RECORDS Start Marker

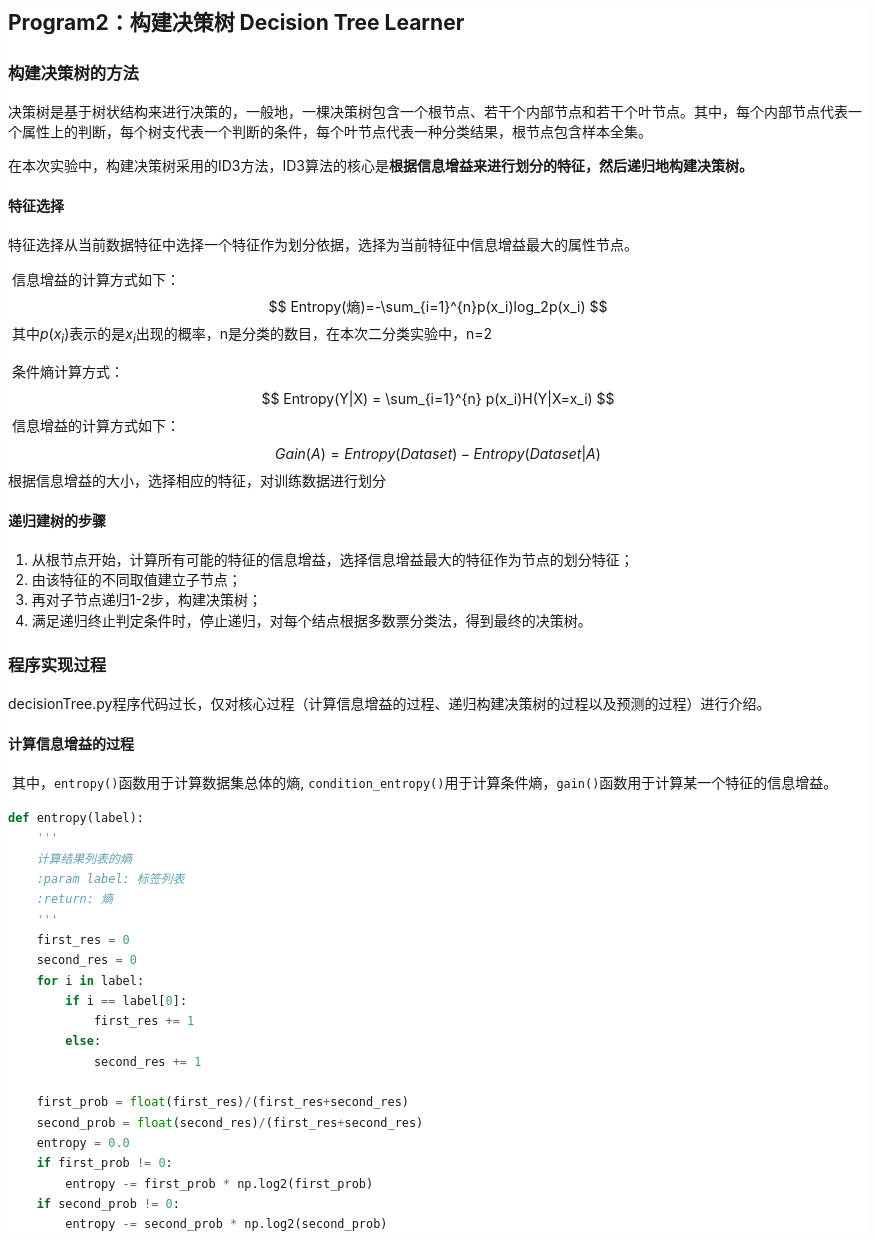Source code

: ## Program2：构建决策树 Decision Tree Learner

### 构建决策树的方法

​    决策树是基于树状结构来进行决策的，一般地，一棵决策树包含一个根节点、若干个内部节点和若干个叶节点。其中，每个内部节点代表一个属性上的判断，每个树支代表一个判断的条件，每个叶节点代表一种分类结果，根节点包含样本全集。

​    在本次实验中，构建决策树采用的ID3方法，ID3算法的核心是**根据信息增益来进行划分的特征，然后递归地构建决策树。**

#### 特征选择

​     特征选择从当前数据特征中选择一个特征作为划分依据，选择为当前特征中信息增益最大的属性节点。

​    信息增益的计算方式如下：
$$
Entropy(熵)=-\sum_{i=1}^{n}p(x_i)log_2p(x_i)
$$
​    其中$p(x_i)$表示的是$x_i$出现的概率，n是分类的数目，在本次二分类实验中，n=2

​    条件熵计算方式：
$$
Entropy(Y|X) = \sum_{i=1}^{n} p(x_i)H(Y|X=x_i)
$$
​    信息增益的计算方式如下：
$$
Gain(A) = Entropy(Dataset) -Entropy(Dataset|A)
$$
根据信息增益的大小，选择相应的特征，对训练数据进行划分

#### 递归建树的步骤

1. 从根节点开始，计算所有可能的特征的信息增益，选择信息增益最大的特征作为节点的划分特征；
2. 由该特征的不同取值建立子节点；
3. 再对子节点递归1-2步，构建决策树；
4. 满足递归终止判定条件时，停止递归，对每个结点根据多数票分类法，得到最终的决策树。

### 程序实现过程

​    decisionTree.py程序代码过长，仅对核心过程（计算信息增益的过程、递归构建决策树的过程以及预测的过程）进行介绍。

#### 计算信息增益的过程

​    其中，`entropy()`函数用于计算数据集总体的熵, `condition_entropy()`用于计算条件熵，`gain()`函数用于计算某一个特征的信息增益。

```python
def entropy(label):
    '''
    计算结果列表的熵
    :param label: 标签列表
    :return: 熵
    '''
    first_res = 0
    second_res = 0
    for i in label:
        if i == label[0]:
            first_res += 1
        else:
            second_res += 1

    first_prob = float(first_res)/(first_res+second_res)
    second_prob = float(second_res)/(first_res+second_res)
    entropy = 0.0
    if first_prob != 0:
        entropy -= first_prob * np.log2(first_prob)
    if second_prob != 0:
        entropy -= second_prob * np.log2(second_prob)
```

RECORDS End Marker
RECORDS Start Marker

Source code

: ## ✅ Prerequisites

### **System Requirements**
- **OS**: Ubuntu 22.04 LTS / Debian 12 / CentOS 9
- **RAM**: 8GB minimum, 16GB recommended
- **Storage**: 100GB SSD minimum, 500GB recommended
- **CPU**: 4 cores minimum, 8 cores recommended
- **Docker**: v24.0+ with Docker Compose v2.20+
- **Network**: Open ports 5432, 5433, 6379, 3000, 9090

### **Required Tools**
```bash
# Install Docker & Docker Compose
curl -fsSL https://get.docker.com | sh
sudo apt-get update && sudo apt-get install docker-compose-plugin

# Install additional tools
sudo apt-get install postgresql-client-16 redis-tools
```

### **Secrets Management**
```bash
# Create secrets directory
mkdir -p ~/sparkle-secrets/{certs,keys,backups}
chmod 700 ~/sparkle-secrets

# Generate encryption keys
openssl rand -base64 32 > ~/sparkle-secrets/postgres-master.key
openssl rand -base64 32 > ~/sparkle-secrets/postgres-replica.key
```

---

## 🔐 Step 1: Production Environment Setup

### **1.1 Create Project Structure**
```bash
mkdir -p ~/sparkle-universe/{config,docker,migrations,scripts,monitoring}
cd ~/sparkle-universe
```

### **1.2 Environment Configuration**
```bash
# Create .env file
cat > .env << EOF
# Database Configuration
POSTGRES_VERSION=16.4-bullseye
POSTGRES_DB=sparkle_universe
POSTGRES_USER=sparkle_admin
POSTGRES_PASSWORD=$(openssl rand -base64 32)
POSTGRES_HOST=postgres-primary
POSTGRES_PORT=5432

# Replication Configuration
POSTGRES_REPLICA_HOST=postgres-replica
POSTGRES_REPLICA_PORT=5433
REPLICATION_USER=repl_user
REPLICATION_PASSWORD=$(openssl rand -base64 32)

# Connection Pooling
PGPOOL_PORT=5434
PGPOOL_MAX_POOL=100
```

RECORDS End Marker

**ABOUT THIS TASK:**
Copy out all lines above that include the string "float".

**TASK RESULT:**
    first_prob = float(first_res)/(first_res+second_res)
    second_prob = float(second_res)/(first_res+second_res)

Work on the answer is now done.